Riven is a grown man who’s caught in a bad situation. He can take the fall for an accidental manslaughter charge for a crime committed by his best friend, Rex, or risk Rex’s drug-dealing father killing his grandma. Riven cops to the crime, does the time, but now he’s been released and his only choice is to return to his small Oregon town where the criminals he once called family still live. Worse yet, the only job he’s able to find also employs Parrish, Rex’s younger brother.
Parrish has tried to stay on the straight and narrow, and he’s been aided by Riven’s willingness to do whatever dumb crap Rex tried to bait Parrish into.
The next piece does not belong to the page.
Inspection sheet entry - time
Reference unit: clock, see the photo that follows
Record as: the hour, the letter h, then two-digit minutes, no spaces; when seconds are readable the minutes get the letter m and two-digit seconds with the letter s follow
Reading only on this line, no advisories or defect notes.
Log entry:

Parrish had a lot of hero worship for Riven as a kid, seeing his kindness, and later was attracted to him physically. He’s pretty angry with Riven about going to prison, because he can’t admire a murderer–even if it was accidental. It’s clear that Riven’s still got beef with his dad and Rex, though, and Parrish can’t figure out why. Not until he overhears his dad talking about how they plan to use Riven in more of their dealings, since Riven can be manipulated by his love for his grandma, who raised him. It’s a big awakening, and melts Parrish’s heart for Riven all over again.
But, between Rex and his dad still gunning for Riven, Parrish having feelings Riven doesn’t feel like he deserves, and Riven himself having a hard time connecting with people post-incarceration, there are a lot of signals that are getting mixed and crossed.
Riven’s the first person who’d call himself poor white trash, and the folks in this story are one phone call away from a daytime soap opera. Parrish and Riven have a connection, the only one that Riven’s been able to make, beyond that with his grandma. Parrish may be the job runner on their construction site, but Riven runs things in the bedroom, much to the satisfaction of both men. Parrish wants them to find a way out of their sleepy Oregon town, and Riven’s sure he’s not long for this world. If Rex and his dad don’t kill him, he’ll probably end up back in prison and give up all hope. Parrish is the rock Riven needs, even if he’s willing to sacrifice himself–once again–to keep Parrish out of the spotlight cast by Parrish’s own father.
There are a lot of struggling people in this story, and most of the time their options aren’t great. Riven has to choose between bad and worse options, repeatedly. That’s why his choice to pursue Parrish is so liberating. I loved how their enemies to lovers dynamic develops, and how they are able to support one another in big and small ways. The drama builds to a head at just the right moment, and unexpected help arrives to free these guys from the long shadows cast by Rex and his dad. I liked the story, which is pretty dark and decidedly gritty. I liked how Parrish is a good man, not letting his disastrous relations taint his life. I loved Riven’s loyalty, especially for his grandmother. There are enough dirty sexy moments to make the relationship development feel authentic. I would definitely recommend this story for readers who enjoy darker romances and flawed characters.